Les Animaux dénaturés
- First Edition
- Author: Jean Bruller
- Language: French
- Publication date: 1952

= Les Animaux dénaturés =

1952 novel by Jean Bruller

Les animaux dénaturés is a 1952 novel by Jean Bruller under his pseudonym Vercors. English-language editions appeared under the titles You Shall Know Them, The Murder of the Missing Link, and Borderline. The author adapted it into a play, Zoo ou l'Assassin philanthrope. The novel was adapted into the motion picture Skullduggery (1970), starring Burt Reynolds and Susan Clark.

==Plot==
Anthropologists travel to New Guinea to search for the so-called missing link of human evolution. What they find is not a fossil, but an actual population of ape-like creatures, called Paranthropus greamiensis after the discoverer, and dubbed Tropis.

Vancruysen, a businessman, has the idea to use them as a cheap workforce without rights or pay. The scientists then realize they must come up with a definitive answer to the problem of whether or not the Tropis are human, something they have avoided doing on the grounds that fixing an arbitrary limit between human and non-human is akin to the sorites paradox.

They try to use the criterion of interfertility, but it appears that Tropi females can be impregnated by sperm from both man and ape, making it impossible to decide before the offspring reach reproductive age.

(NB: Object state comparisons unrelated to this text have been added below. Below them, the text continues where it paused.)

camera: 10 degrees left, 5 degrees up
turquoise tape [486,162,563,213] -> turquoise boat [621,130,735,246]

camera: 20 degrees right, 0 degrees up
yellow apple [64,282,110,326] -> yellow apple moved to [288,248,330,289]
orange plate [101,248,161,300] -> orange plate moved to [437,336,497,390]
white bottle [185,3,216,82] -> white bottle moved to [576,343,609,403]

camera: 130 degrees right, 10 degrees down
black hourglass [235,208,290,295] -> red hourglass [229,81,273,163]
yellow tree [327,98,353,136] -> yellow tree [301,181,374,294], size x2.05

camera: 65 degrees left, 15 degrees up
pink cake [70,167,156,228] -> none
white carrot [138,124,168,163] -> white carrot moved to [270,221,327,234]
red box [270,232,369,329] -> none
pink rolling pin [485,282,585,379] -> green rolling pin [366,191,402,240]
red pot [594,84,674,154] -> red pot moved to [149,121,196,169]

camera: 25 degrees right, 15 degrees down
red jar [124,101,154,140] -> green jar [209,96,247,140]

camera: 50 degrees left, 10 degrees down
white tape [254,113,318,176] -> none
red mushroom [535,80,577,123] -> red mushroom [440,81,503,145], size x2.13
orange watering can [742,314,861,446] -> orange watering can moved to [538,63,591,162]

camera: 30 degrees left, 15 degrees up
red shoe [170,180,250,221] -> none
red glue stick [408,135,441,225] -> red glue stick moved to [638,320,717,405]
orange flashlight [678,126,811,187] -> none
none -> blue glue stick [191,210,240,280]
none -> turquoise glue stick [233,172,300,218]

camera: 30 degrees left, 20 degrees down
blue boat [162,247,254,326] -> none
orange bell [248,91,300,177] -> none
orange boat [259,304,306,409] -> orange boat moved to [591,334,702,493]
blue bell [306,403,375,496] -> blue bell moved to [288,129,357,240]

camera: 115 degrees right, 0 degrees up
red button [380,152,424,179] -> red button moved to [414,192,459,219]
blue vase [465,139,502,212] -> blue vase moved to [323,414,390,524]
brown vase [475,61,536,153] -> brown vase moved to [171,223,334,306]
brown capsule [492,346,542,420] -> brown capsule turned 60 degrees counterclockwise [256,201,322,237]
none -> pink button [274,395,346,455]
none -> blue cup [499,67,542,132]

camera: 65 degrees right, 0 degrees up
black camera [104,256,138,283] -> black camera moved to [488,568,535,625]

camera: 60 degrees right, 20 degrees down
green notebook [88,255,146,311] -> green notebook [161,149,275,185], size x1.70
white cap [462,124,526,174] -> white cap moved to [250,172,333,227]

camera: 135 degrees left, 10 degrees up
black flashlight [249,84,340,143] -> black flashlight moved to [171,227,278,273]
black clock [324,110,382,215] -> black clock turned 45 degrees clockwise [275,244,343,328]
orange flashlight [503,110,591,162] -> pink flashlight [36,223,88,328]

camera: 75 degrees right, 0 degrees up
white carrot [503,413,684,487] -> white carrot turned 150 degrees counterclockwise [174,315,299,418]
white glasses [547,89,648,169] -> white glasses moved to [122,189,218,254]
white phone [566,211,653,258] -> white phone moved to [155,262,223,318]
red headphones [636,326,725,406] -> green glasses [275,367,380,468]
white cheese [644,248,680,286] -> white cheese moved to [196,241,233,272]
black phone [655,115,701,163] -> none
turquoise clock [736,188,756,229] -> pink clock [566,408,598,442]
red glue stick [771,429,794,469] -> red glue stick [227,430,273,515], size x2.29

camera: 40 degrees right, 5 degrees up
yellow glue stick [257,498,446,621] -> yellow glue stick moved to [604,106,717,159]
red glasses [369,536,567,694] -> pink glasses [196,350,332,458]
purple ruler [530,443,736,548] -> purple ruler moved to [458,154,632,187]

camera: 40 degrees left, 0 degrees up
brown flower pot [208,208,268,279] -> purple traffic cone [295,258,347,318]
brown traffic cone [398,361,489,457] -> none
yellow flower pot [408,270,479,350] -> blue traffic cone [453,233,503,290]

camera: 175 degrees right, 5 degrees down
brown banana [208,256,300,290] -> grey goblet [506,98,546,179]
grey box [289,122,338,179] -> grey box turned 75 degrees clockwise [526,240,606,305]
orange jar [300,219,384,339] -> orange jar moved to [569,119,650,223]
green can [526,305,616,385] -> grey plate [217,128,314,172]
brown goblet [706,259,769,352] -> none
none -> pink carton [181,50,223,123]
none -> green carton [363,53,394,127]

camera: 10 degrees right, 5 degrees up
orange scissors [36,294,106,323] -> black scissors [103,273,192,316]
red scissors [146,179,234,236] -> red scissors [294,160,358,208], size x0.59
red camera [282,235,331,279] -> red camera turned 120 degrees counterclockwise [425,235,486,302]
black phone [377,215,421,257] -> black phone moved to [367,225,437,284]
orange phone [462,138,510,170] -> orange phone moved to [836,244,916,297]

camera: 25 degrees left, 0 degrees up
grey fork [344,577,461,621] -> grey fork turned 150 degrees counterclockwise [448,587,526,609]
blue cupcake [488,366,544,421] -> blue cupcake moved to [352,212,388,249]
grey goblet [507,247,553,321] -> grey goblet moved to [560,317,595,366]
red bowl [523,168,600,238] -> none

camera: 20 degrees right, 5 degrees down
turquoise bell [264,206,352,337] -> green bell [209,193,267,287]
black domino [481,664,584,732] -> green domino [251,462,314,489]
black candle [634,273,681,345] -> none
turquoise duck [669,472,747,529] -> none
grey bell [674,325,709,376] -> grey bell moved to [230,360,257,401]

To force the authorities to reach a decision, thus giving legal protection of the Tropis whether as animals or citizens, one of the scientists deliberately kills the baby born from one Tropi female impregnated by his own sperm. The trial will then determine whether he committed murder (making the Tropis human) or simply killed an animal.

==Reception==
Groff Conklin, reviewing the first American edition, found the novel "uniquely original. ... shocking and fascinating, and the moral and ethical implications tremendous". P. Schuyler Miller received the novel favorably, noting that it handled its theme "more quietly, less emotionally [and] less melodramatically" than familiar genre treatments of the subject. The Calgary Herald declared it "the best novel of 1953" and described it as "a fine, ironic commentary on our affairs". Time magazine found it to be a "pungent" satire, '"more supple than subtle",
but faulted its "halfhearted love story" and concluded it was "more a polemic than a novel".